Finding Arc Length for Parametric Equations

Find the length \(s\) of the curve represented by the parametric equations \[ \begin{equation*} x(t) =t^{3}+2\qquad\hbox{}\qquad y(t) =2t^{9/2} \end{equation*} \]

from the point where \(t=1\) to the point where \(t=3\).
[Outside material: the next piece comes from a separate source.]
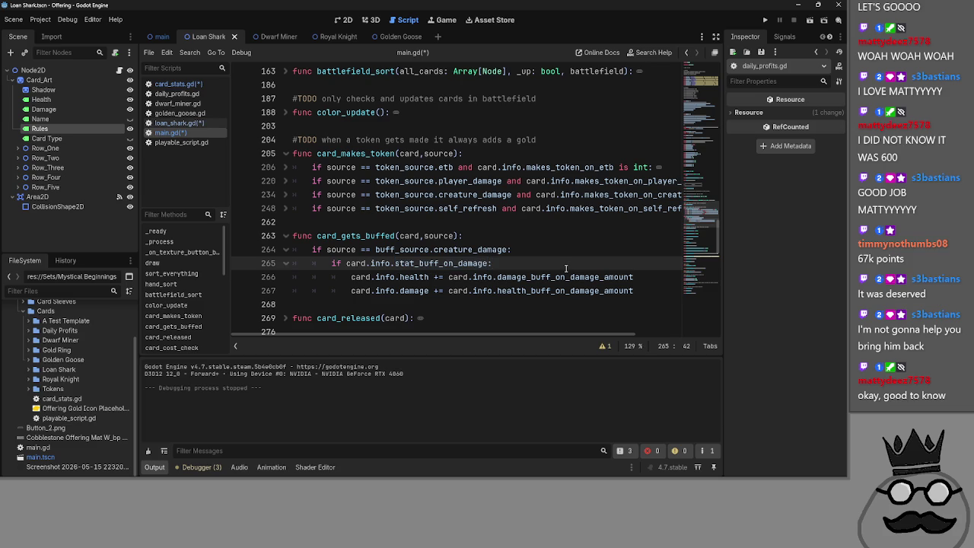
click(286, 263)
click(286, 263)
click(176, 83)
scroll(515, 263, down, 2)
Figure 16 shows the graph of the curve.

Solution We begin by finding the derivatives \(\dfrac{dx}{dt}\) and \(\dfrac{dy}{dt}.\) \[ \begin{equation*} \dfrac{dx}{dt}=3t^{2}\qquad\hbox{and}\qquad \dfrac{dy}{dt}=9t^{7/2} \end{equation*} \]
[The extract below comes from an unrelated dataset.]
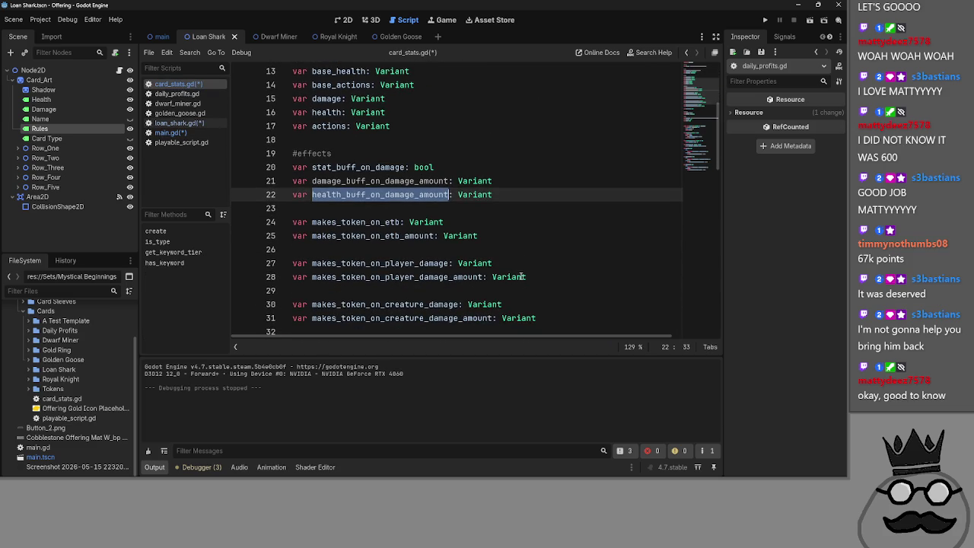
Step: Look over card_stats.gd around the player damage token variables on lines 26–27
scroll(515, 263, down, 1)
click(537, 208)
The curve is smooth for \(1\leq t\leq 3.\) Now using the arc length formula for parametric equations, we have \[ \begin{eqnarray*} s&=&\int_{a}^{b}\sqrt{\left( \dfrac{dx}{dt}\right) ^{2}+\left( \dfrac{dy}{dt} \right) ^{2}}~dt=\int_{1}^{3}\sqrt{(3t^{2})^{2}+(9t^{7/2})^{2}} \,dt\\[6pt] &=&\int_{1}^{3}\sqrt{9t^{4}+81\,t^{7}}\,dt =\int_{1}^{3}3t^{2}\sqrt{1+9t^{3} }\,dt \end{eqnarray*} \]
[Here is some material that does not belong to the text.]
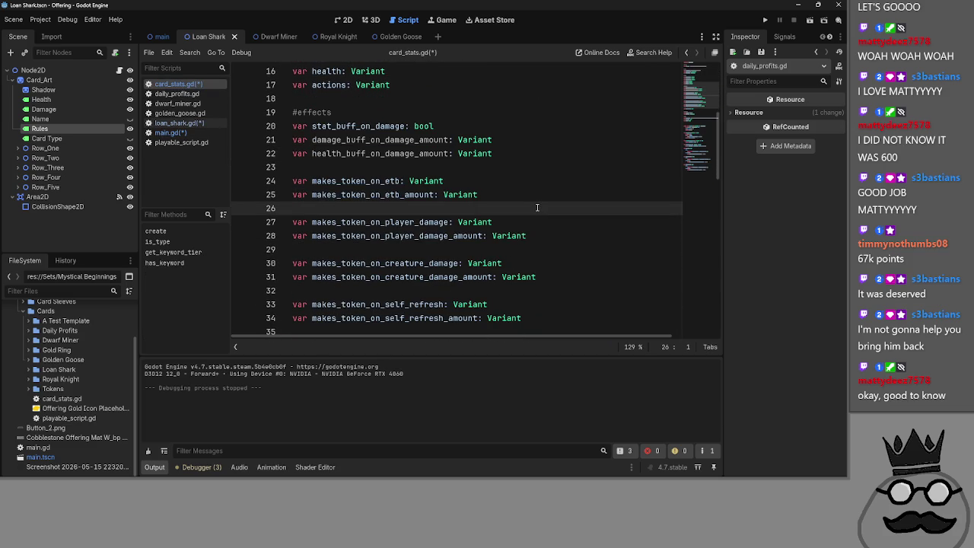
click(546, 233)
click(549, 224)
We use the substitution \(u=1+9t^{3}\). Then \(du=27t^{2}dt,\) or equivalently, \(3t^{2}dt=\dfrac{du}{9}.\) Changing the limits of integration, we find that when \(t=1,\) then \(u=10;\) and when \(t=3,\) then \(u=1+9\cdot 3^{3}=244.\) The arc length \(s\) is \[ \begin{eqnarray*} s&=&\int_{1}^{3}3t^{2}\sqrt{1+9t^{3}}\,dt=\int_{10}^{244}\sqrt{u}\left( \frac{ du}{9}\right) =\dfrac{1}{9}\int_{10}^{244}u^{1/2}du=\frac{1}{9}\left[ \frac{ u^{3/2}}{\dfrac{3}{2}}\right] _{10}^{244}\\ &=&\frac{2}{27}[244^{3/2}-10^{3/2}] = \frac{4}{27}\big[244\sqrt{61}- 5\sqrt{10}\big] \end{eqnarray*} \]